More on Painful Sex And How To Treat It

MTV tackles the subject of pain during sex

After running a series of posts last month on pain during sex and how to treat it through a little-known type of physical therapy, we got a deluge of comments from women (and a couple of men) who had experienced painful intercourse (or watched their spouse suffer through it), and never knew that help was readily available.

Now, it seems, more women are starting to speak out. This week, Chloe Angyal wrote a piece for Salon on her years-long experience with sex that hurt. One problem, she writes, is that women are embarrassed to speak out about their pain, and so, the subject remains taboo, and not adequately studied.

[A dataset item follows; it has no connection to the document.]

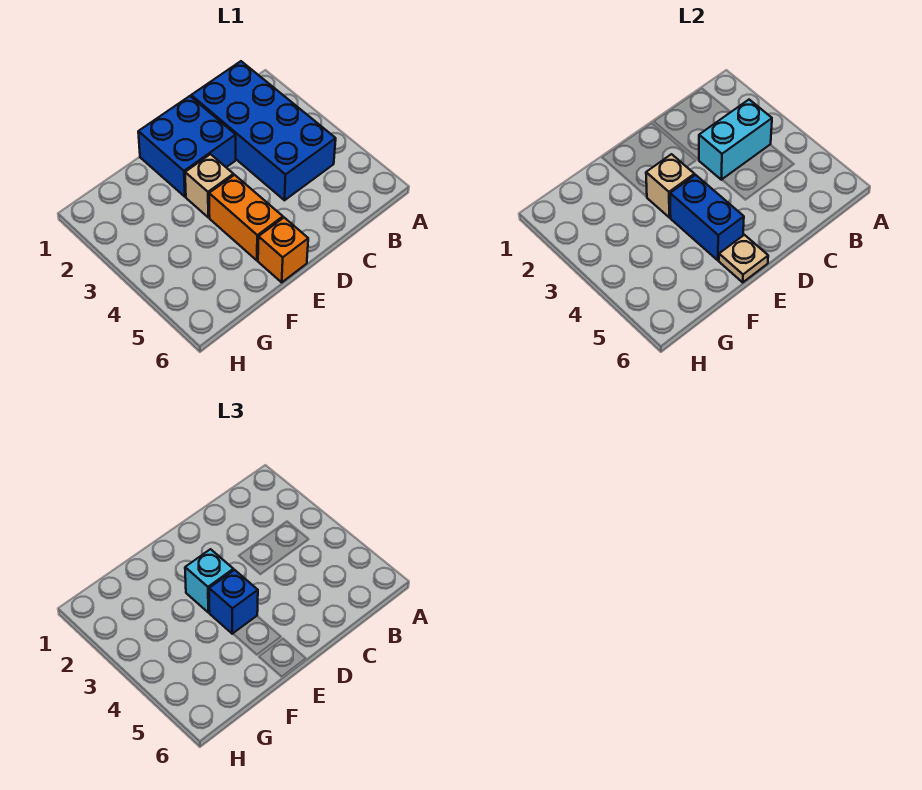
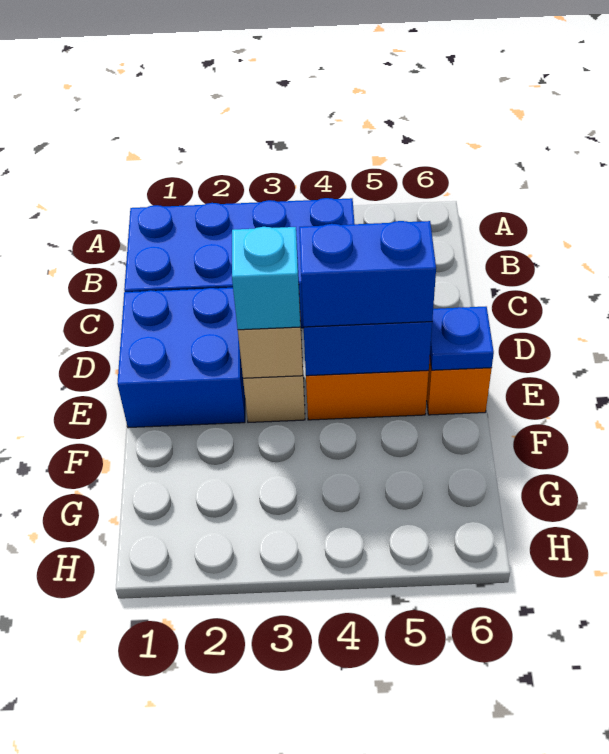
cyan brick B3:C3 level 2 -> none
blue brick E4 level 3 -> blue brick E4:E5 level 3
tan plate E6 level 2 -> blue plate E6 level 2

“Despite the fact that we live in a sex-saturated culture, chronic pelvic pain remains widely unknown and poorly understood. Part of that stems from a lack of research. “The state of the research on vulvar and vaginal pain issues is pretty bleak,” says Dr. Debby Herbenick, associate director of the Center for Sexual Health Promotion and co-author of this year’s study [that found one-third of women experience pain during sex].

Maybe things are changing. This week, MTV ran a segment (complete with pounding background percussion and a warning about the explicit material) called True Life: I Can’t Have Sex, with three twentysomething women, Tess, Tamara and Tali, disclosing their stories of painful sex and the toll it has taken on their lives.